16gb vram users: what have you been using? Qwen3.6 27b? Gemma 31b at Q3? How has it been?
Posted by Adventurous-Gold6413@reddit | LocalLLaMA | View on Reddit | 11 comments
Do you guys use q3 to fit it in vram? Or have you had bad results?
I had luck fitting qwen3.5 27b in my 16gb vram with turboquant with 80ctx with the IQ_4XS quant.
But now the hidden size of qwen3.6 is larger(so iQ4_XS is 15.4gb rather than 14.7) :( which makes me upset. I had to use Q3_K_XL version for qwen3.6 27b and while it worked amazingly for openclaw chat, like 10%of the time it couldn’t make the correct tool calls or would not write proper formatting of cron jobs. Causing an error.
I am considering trying Gemma 4 31b at Q3 is it even worth it?
(Gemma 26ba4b has been good chatting wise but sucked for other use cases like Reddit summaries. Etc)
Gesha24@reddit
IMO with this low amount of VRAM your only choice to have something workable is to run MoE model with offload to CPU and regular RAM. Thankfully, the Qwen3.6-35B model is quite solid and should run at useable speeds even if you split it between RAM and VRAM.
DanielusGamer26@reddit
"low amount of VRAM" *cries in the corner with 16GB of VRAM*
Gesha24@reddit
I am hitting context limits with 32...
DanielusGamer26@reddit
Ouch
pop0ng@reddit
im using this Qwen3.6-35B-A3B-UD-Q2_K_XL for opencode / openclaude. its decent and fast
quanhua92@reddit
Does the quality of the output decrease when using Q2 instead of Q4?
pop0ng@reddit
I haven't tried Q4, sorry
eugene20@reddit
Can you define fast, because I was using the qwen3.6-35b-a3b q4_k_m and it's usually 60tok/sec here but often spends a very long time thinking, I just tried qwen/qwen3.6-27b and got only 45 tok/sec too. I'm using the recommended model settings, I expected a drop from qwen coder next but not quite this much.
lacerating_aura@reddit
3.6 A3B, Q8KXL wih cpu-moe, full 262k bf16 context and f32mmproj, uses something like 13gb. This is for usual tasks, its not the fastest, but still get avg 500tk/s pp and 20tk/s tg at 60kish context. For shits and giggles, 3.5 A10B Q3 equivalent, but that drops to like below 100tk/s pp and below 10tk/s at 100kish context. A3B maintains speed but is just dumber.
INT_21h@reddit
Main workhorse is 3.6-35B-A3B Q4_K_L with some CPU offload (--n-cpu-moe 15). I also have 27B UD-Q4_K_XL around as a "big gun" but I'm using offloading with it too so it's pitifully slow. I've had enough bad luck with Q3's of older Qwen models that now I stick with Q4 and either eat the speed cost or fall back to the MoE.

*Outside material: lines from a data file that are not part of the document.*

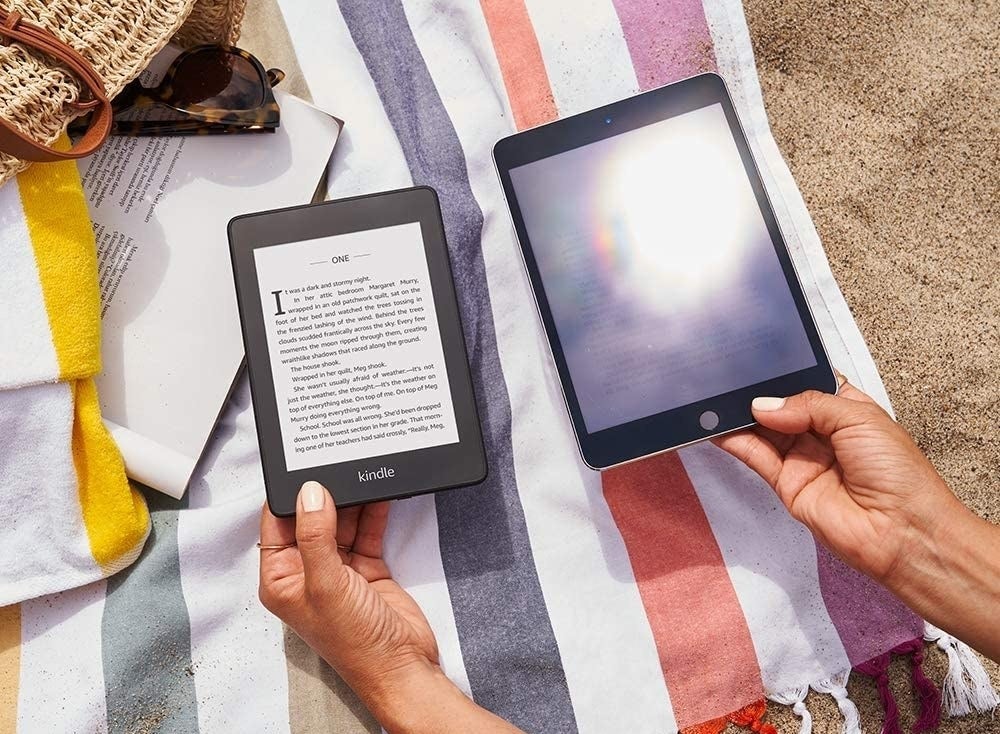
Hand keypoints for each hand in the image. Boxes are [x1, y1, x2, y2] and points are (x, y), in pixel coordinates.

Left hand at [259, 482, 435, 697]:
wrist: (403, 666)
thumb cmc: (356, 644)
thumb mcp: (327, 584)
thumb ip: (315, 535)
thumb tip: (309, 493)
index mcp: (282, 579)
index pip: (277, 525)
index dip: (288, 497)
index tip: (303, 468)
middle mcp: (307, 572)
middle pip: (311, 518)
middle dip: (324, 493)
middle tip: (337, 465)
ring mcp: (338, 570)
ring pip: (340, 521)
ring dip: (351, 500)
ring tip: (359, 473)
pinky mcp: (366, 567)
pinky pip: (366, 530)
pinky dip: (373, 512)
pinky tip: (379, 493)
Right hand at [713, 375, 962, 582]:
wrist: (902, 532)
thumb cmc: (898, 473)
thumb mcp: (859, 419)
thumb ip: (808, 404)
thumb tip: (764, 405)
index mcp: (846, 409)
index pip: (807, 382)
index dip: (785, 372)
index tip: (757, 359)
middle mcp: (822, 432)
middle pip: (781, 406)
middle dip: (758, 393)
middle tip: (731, 378)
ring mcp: (803, 458)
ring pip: (763, 430)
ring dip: (741, 416)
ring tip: (716, 399)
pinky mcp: (786, 484)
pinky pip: (756, 457)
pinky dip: (735, 441)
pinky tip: (718, 427)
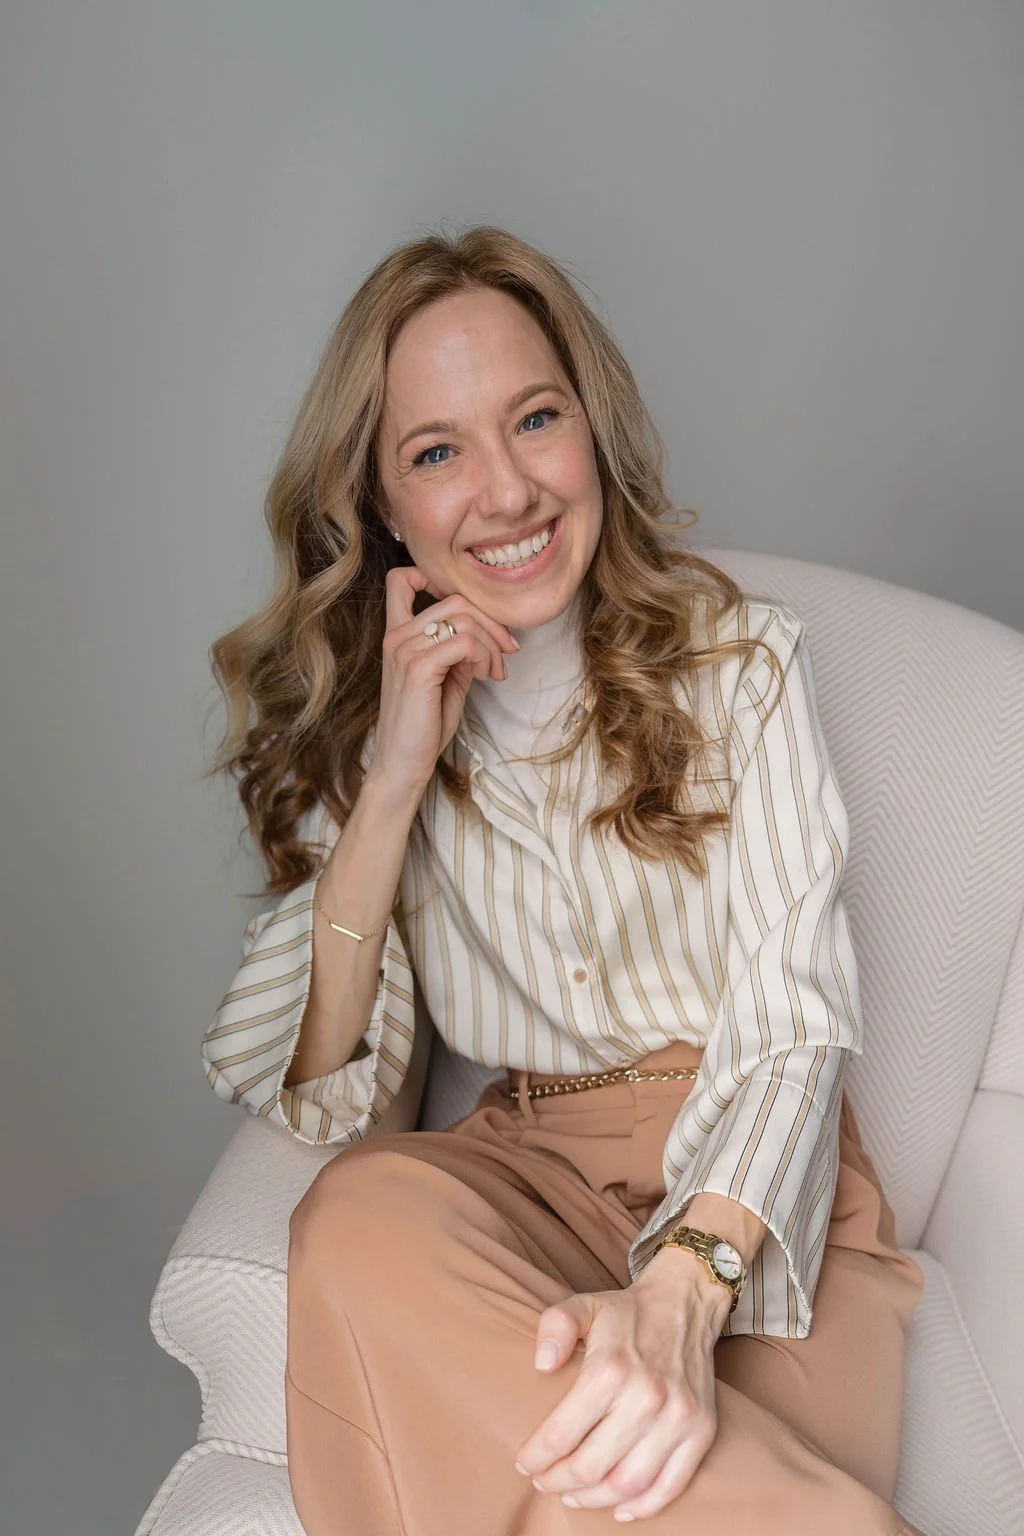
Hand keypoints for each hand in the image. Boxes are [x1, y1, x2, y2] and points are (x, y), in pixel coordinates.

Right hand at [365, 565, 518, 801]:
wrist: (403, 763)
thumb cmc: (423, 724)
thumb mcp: (445, 677)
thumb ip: (458, 650)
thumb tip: (487, 634)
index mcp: (397, 634)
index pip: (401, 580)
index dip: (435, 579)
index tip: (469, 612)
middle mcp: (397, 635)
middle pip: (454, 599)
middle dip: (491, 622)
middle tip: (507, 651)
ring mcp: (405, 649)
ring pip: (464, 618)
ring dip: (492, 642)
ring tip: (495, 670)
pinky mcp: (418, 668)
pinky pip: (465, 642)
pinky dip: (485, 656)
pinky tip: (486, 676)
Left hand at [513, 1252, 731, 1521]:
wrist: (685, 1301)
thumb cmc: (627, 1312)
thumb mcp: (582, 1304)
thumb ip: (555, 1327)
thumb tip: (541, 1366)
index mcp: (610, 1370)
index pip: (562, 1434)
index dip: (538, 1457)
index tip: (524, 1464)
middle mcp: (646, 1397)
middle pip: (591, 1466)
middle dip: (558, 1481)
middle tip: (543, 1482)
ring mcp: (678, 1418)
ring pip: (628, 1484)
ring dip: (594, 1499)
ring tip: (573, 1496)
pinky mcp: (701, 1431)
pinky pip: (671, 1486)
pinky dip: (643, 1508)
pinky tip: (619, 1508)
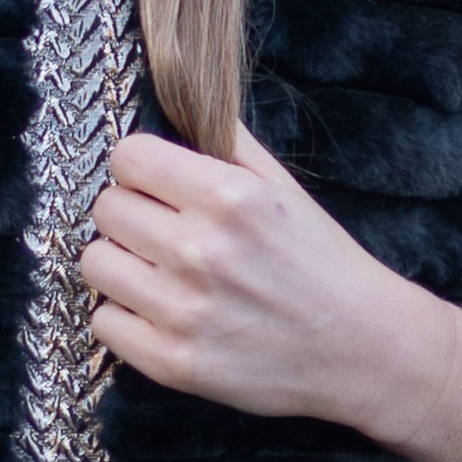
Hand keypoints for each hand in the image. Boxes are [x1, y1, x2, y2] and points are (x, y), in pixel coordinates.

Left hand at [78, 124, 453, 437]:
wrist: (367, 350)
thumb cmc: (323, 264)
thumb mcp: (284, 190)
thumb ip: (228, 142)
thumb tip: (176, 99)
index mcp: (228, 199)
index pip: (127, 157)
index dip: (139, 169)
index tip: (156, 185)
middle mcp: (200, 251)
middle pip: (106, 208)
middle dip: (130, 214)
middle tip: (161, 232)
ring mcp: (184, 310)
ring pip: (95, 263)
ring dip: (121, 264)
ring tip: (157, 273)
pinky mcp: (175, 362)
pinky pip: (104, 322)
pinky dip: (125, 318)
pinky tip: (161, 313)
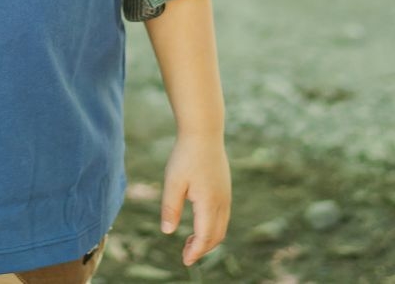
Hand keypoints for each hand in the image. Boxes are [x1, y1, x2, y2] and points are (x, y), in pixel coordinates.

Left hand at [162, 131, 230, 266]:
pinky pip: (223, 216)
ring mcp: (226, 195)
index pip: (205, 238)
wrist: (204, 132)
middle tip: (186, 254)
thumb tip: (168, 232)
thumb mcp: (173, 182)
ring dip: (208, 239)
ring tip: (190, 242)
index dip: (195, 252)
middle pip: (217, 236)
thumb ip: (170, 208)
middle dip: (203, 249)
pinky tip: (199, 223)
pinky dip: (213, 227)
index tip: (184, 261)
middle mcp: (222, 202)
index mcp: (209, 203)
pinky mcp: (225, 189)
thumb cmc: (186, 156)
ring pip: (222, 227)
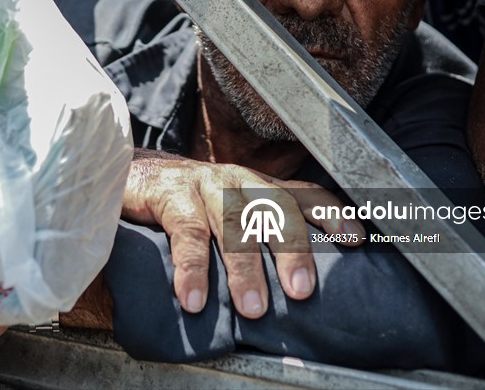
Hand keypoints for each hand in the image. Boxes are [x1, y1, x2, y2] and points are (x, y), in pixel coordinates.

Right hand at [122, 151, 364, 318]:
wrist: (129, 176)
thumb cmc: (188, 205)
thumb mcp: (229, 214)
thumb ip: (259, 236)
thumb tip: (296, 285)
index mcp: (256, 187)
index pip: (302, 194)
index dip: (330, 214)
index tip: (355, 239)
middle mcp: (236, 181)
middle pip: (274, 208)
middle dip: (292, 248)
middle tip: (301, 290)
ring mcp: (203, 184)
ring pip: (233, 222)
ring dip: (245, 267)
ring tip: (253, 308)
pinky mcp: (169, 193)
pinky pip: (186, 231)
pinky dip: (192, 267)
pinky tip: (194, 298)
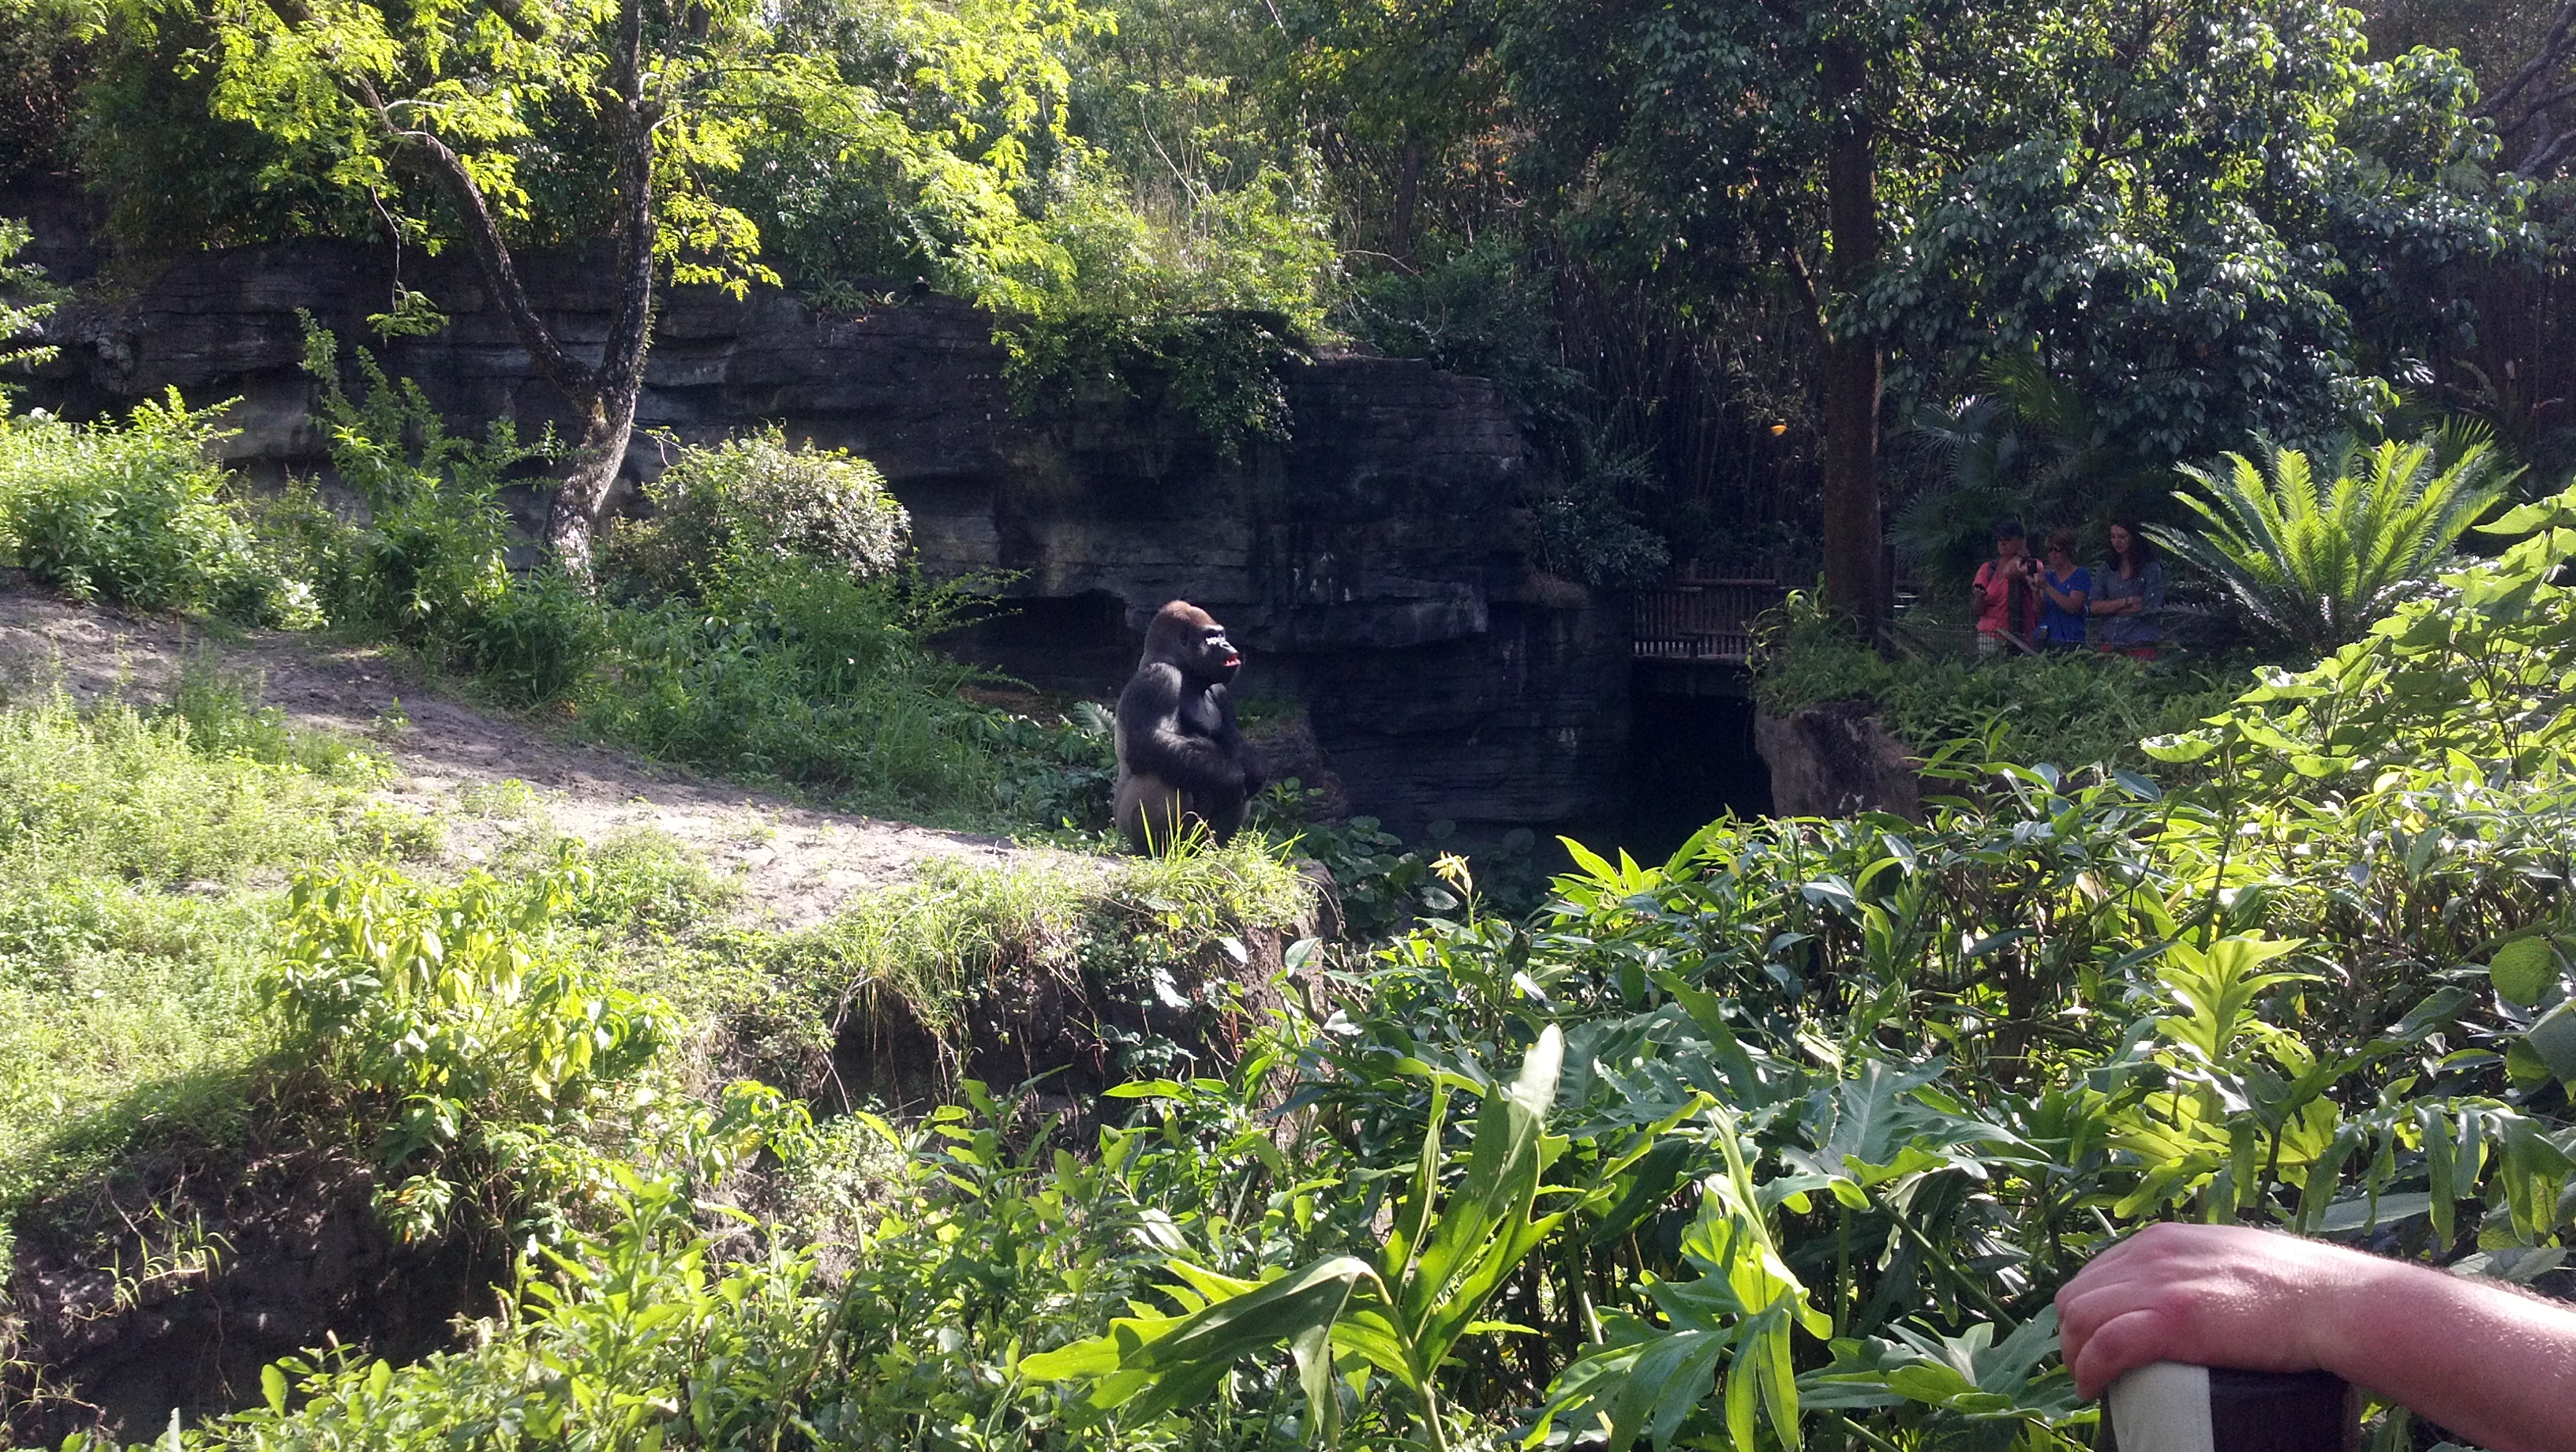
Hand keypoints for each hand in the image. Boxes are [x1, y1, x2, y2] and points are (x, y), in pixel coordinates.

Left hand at [2054, 1223, 2382, 1399]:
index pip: (2097, 1272)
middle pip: (2078, 1295)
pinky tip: (2091, 1388)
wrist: (2337, 1302)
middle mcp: (2151, 1255)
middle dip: (2074, 1333)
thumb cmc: (2299, 1289)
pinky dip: (2089, 1369)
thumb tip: (2195, 1294)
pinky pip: (2104, 1346)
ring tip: (2090, 1381)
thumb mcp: (2233, 1257)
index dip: (2089, 1310)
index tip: (2094, 1338)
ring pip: (2081, 1320)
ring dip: (2075, 1355)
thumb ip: (2204, 1267)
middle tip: (2088, 1365)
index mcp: (2163, 1240)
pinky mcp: (2172, 1321)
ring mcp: (2160, 1285)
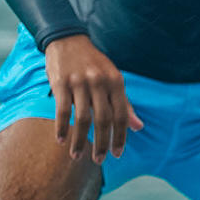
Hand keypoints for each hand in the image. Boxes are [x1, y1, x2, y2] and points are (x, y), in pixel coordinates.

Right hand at [43, 34, 141, 161]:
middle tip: (99, 160)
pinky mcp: (61, 83)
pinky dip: (62, 128)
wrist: (67, 39)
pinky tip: (61, 140)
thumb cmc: (93, 63)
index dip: (120, 136)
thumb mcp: (113, 79)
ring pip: (82, 119)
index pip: (121, 115)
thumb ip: (125, 104)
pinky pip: (62, 111)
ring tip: (77, 156)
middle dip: (102, 143)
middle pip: (103, 120)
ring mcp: (79, 82)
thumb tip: (138, 127)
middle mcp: (99, 82)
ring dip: (80, 141)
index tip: (117, 154)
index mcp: (116, 81)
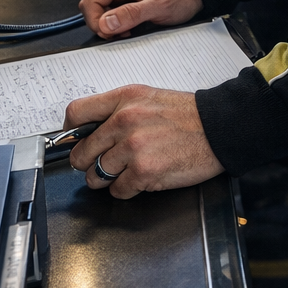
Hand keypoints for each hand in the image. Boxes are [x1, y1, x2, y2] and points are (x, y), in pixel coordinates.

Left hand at [64, 84, 223, 196]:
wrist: (218, 129)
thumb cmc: (186, 115)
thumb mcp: (146, 97)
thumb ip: (117, 109)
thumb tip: (89, 128)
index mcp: (123, 99)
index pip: (75, 114)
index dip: (69, 132)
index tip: (72, 140)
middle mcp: (124, 121)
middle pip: (81, 151)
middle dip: (86, 163)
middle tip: (95, 165)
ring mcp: (133, 148)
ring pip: (96, 174)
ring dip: (103, 179)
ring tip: (117, 175)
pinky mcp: (144, 172)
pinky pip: (118, 190)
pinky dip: (124, 190)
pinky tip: (136, 181)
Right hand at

Zealousideal_Fill285@reddit
Unfortunatelly the 31b won't fit on 16 GB, but I'm not sure if this is your goal, but you can try also the Qwen 3.6 35b at Q4 quants and see if its good for your needs. It doesn't fit fully, but due to it's MoE architecture its fast as it activates only few experts at once, instead of all of them. Also Qwen 3.6 family is better in general creative tasks than 3.5.